Can anyone help? Am I nuts? Is there a Howard the Duck completist out there who can peruse his or her collection on my behalf and verify for once and for all that the above does or does not happen? Did Howard encounter Timothy Leary in an issue? Which issue?

Help!

Thursday, November 04, 2010

Maple Ridge Metal (the saga continues)

Though I no longer actually live in Vancouver, occasionally I get contacted by people wanting me to give press to gigs there. That happened the other week - hence my rather uninspired metal gig poster posting, a few down. I mean, I didn't know any of the bands, and I didn't even bother to check the various links to Myspace and Youtube clips that the dude provided, nevermind posting them, because, I mean, I wouldn't be able to go to the concert ANYHOW, so why torment myself?
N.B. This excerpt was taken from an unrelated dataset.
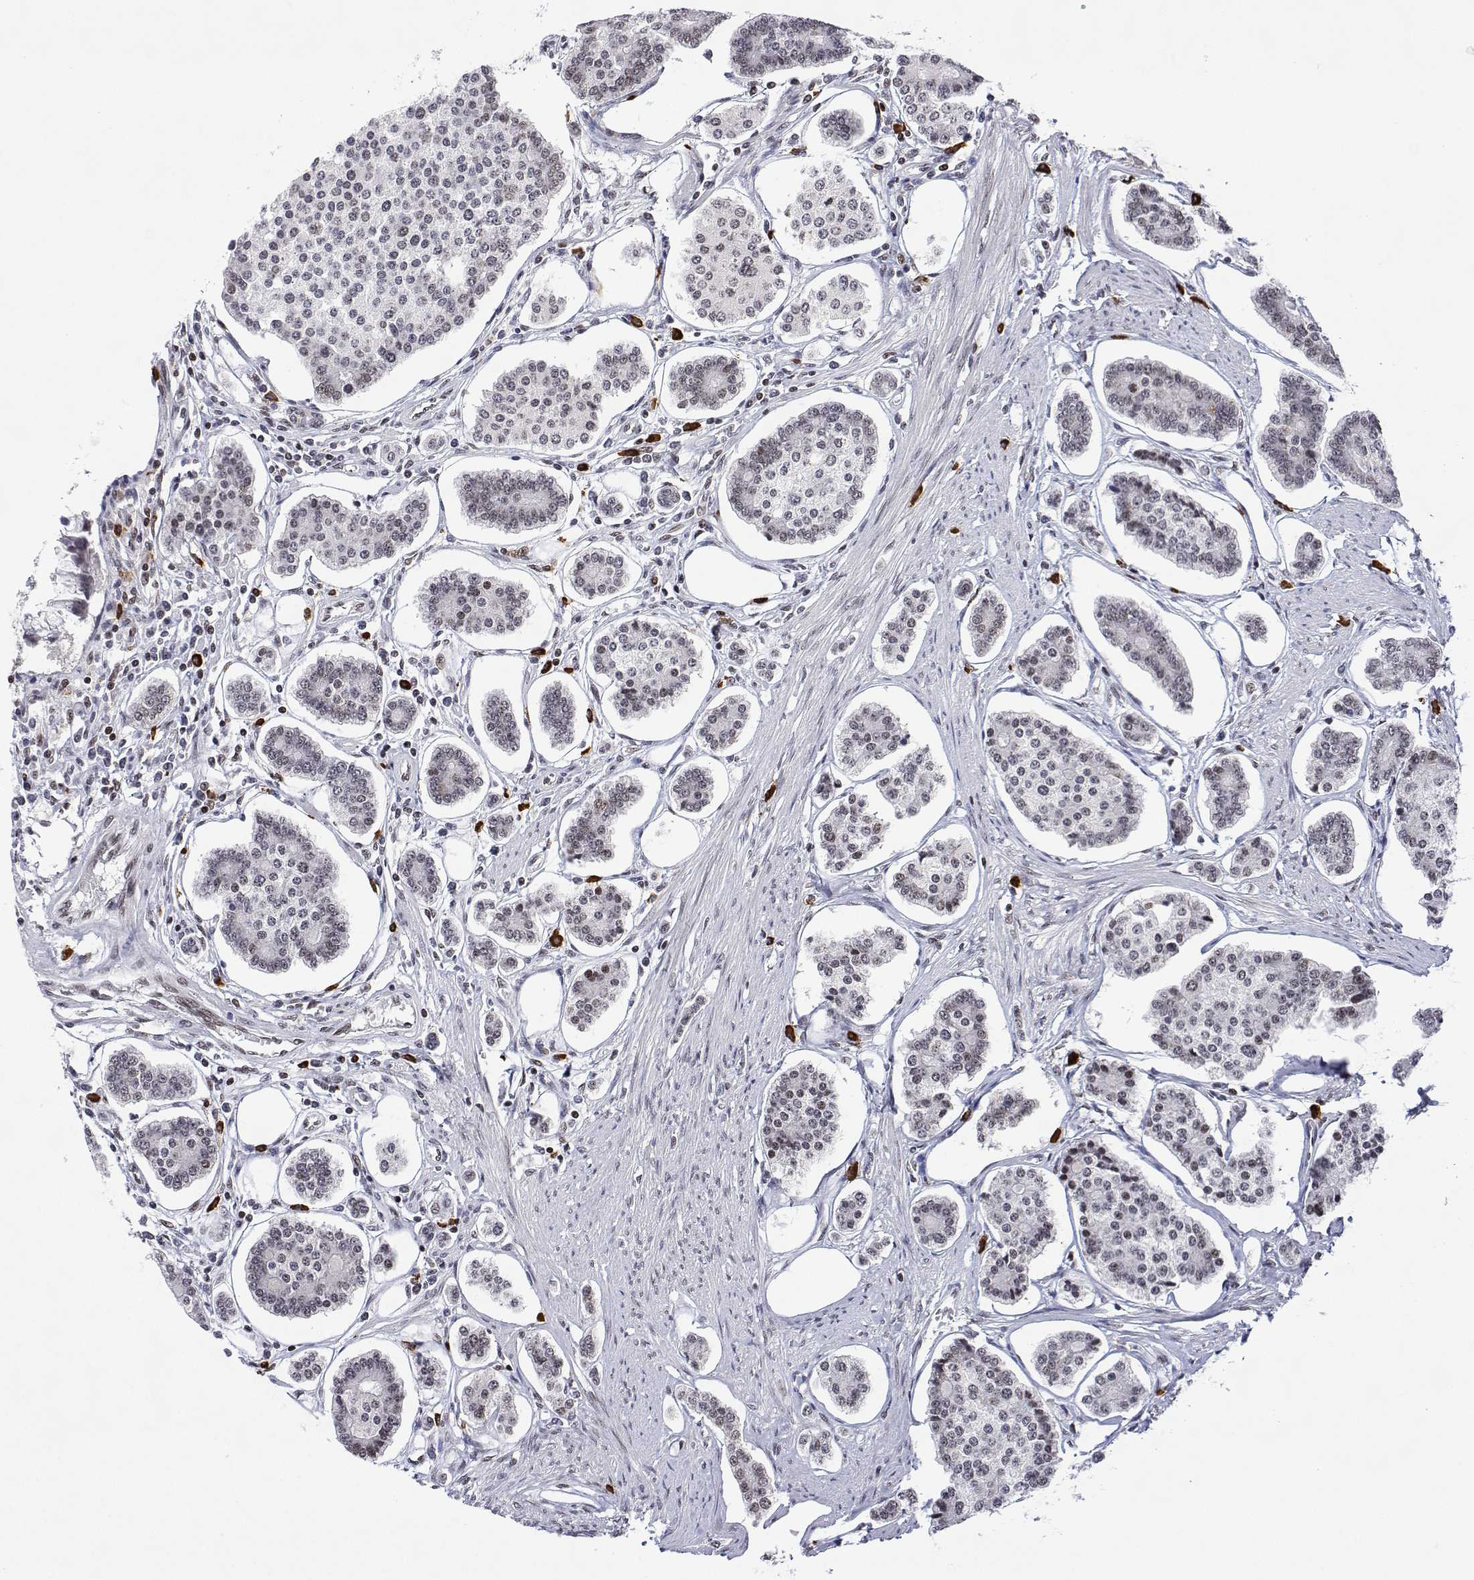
{"staining": {"intensity": "negative", "quantity": "none", "location": "none"}, "tissue": "carcinoid", "cell_type": "Tumor cells", "image_type": "cancer", "snomed": [{"axis": "morphology", "description": "Carcinoid, malignant, NOS"}, {"axis": "topography", "description": "Small intestine"}], "caption": "Immunohistochemistry image of carcinoid (malignant) stained for a protein (brown), which shows no positivity in tumor cells. (IHC, brightfield microscopy, high magnification).", "gene": "XPC", "patient": {"sex": "female", "age": 65}}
Given my transit challenges, any show I see in Vancouver now basically involves paying fifty bucks for a cheap room, so gigs are few and far between, and I'd actually rather not know about shows I'm going to have to miss.

Imagine my surprise, then, to see, on what passes for a Maple Ridge gig poster, that one of the selfsame bands - not actually represented by the dude who emailed me, but who cares? - is actually PLAYING IN MAPLE RIDGE TOMORROW! (Or, to get technical, today, since it's after midnight - the gig is on Friday the 5th). They look to be pretty good, too - they're called Unleash the Archers, and you can access Youtube audio clips here (I selected their tune "Black Goat of the Woods" as the portal). While I tend more towards blackened, brutal, and/or technical death metal these days than the more melodic variety they seem to be into, the fact that I'll be able to SEE a death metal show without even having to catch a fucking BUS is delightful to me, and I have no doubt that in a live context, these songs will transform themselves from "pretty good" to "fucking awesome," as seems to happen. Also on the lineup are Without Mercy, Remove the Doubt, and Prophet Fulfilled. One of the guys from the very interesting, youthful local metal band Paradosis has been telling me I need to see Without Mercy, so I'm pretty happy about that.

I'm goin' to a metal gig at the Vineyard! Woo!